SAP Analytics Cloud boosts workforce planning at RBI Bank
Recently, Raiffeisen Bank International (RBI) took up the challenge to boost the workforce planning and HR analytics for their 44,000 employees using SAP Analytics Cloud. In the process, they also added scenario-based decision making and decentralized accountability.
At a time when industries are faced with fast-changing market conditions, workforce planning may prove challenging. It is key to be able to react fast and flexibly, taking into account the latest data that you have and applying them to your evolving business. This was also the case at Raiffeisen Bank International, one of Austria's premier international banks.
From manual adjustments to flexible and scalable processes
Operating across all these different markets, RBI felt a need to bring more transparency and reporting flows to the organization.
Just like many other companies, they had already moved towards SAP S/4HANA, the cloud-based ERP system. That allowed them to streamline their business processes and gave them a future-proof base for better collaboration among colleagues on all levels and functions.
But for automating the planning and reporting flows on HR-level, they still faced some tough challenges:
- Getting a comprehensive view on the scope and complexity of internal processes
- Choosing a suitable platform
- Correctly implementing all business logic, including non-standard procedures
- Aligning all data coming from various sources, also from non-SAP systems
- Reducing the number of manual calculations
A leading corporate and investment bank
RBI is one of Austria’s leading corporate and investment banks, with headquarters in Vienna. Through an extended network of subsidiary banks in Central & Eastern Europe, RBI serves a lot of stakeholders:
- 17 million customers
- 1,707 business outlets
- 12 markets
- 44,338 employees
Discovering the possibilities with HR Analytics
Early 2020, RBI started the process. Having already made a strategical company-wide shift towards an SAP integrated landscape with S/4HANA and SuccessFactors, choosing SAP Analytics Cloud (SAC) seemed a logical next step for supporting the planning and reporting processes. In addition, the standard content available in SAC would serve as a solid foundation upon which customized applications, various calculations and tailored reports could be built.
“Before, our workforce planning was done centrally and involved a lot of manual effort”, says Matthias Loidolt. “This process was inherently risky: it depended on the time and expertise of a few key individuals.”
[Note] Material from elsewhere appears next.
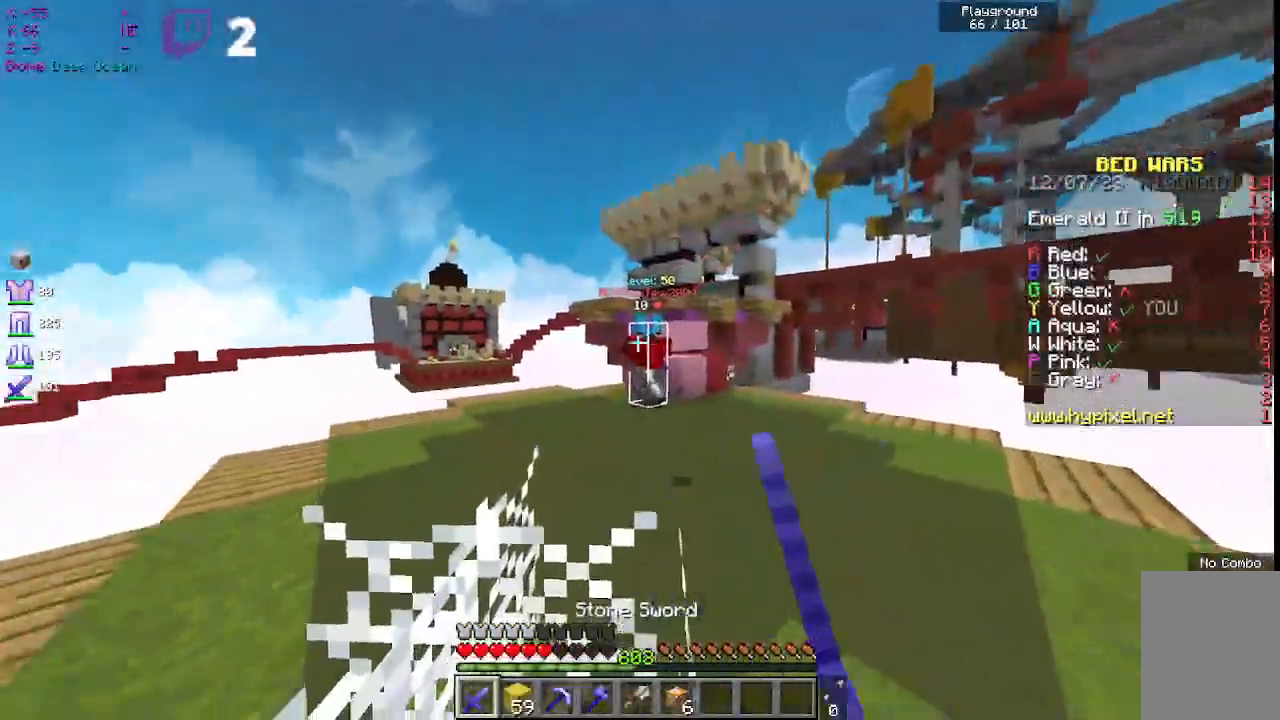
{"keys": ["w"], "mouse": ["left"], "events": []}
To guarantee a smooth transition towards the new reporting and planning tool, RBI works with an agile setup: they have four implementation cycles per year during which they add functionality to the solution. The basic application has now been set up and is running. While currently largely automated, the workforce planning is still done centrally. KPIs are added to the process one after the other. The cost centre owners can already get a feeling of how the application will work for them, but they cannot yet influence the numbers. That will be possible in the next budgeting cycle after the summer of 2022.
Matthias Loidolt: “When we started out, much of the implementation work in our team was done by Flexso. But thanks to our partner’s training, RBI’s team was soon able to add new functionality autonomously. Gradually, the input of Flexso has shifted from implementation to support.”
RBI’s requirements:
- Have a single, unified tool, easy and intuitive to use
- Consolidate data from many and diverse sources, also non-SAP
- Automate and de-risk manual labour
- Decentralise and empower cost centre owners
- Add scalability
- Add possibility to simulate scenarios
Scaling up the workforce planning
As successful as the project is, Matthias and his team also encountered some challenges along the way. “Clearing up legal questions, tracking all the various data sources and translating the business logic with all its variations and exceptions took more time than anticipated. But it also made us realise how essential this exercise was and how much we gained in terms of flexibility, decentralising and de-risking.”
One of the goals of the project was to be able to run various budgeting scenarios, a requirement that has become all the more pressing in today’s volatile geopolitical situation.
We’d foreseen that simulating scenarios would become possible in the future, even on the level of the cost centre owners. But we hadn’t anticipated that it would be possible so early on. Now, we were able to run various sets of numbers from the get-go.”
Running the workforce planning cycle was RBI’s first introduction to SAP Analytics Cloud. The platform proved to be a solid foundation for planning and analysis. RBI is now scaling up the workforce planning solution by integrating other entities and adding extra functionalities already outlines a clear path forward. Looking ahead, RBI continues to explore the different possibilities, including extending SAP Analytics Cloud to other use cases in the organization.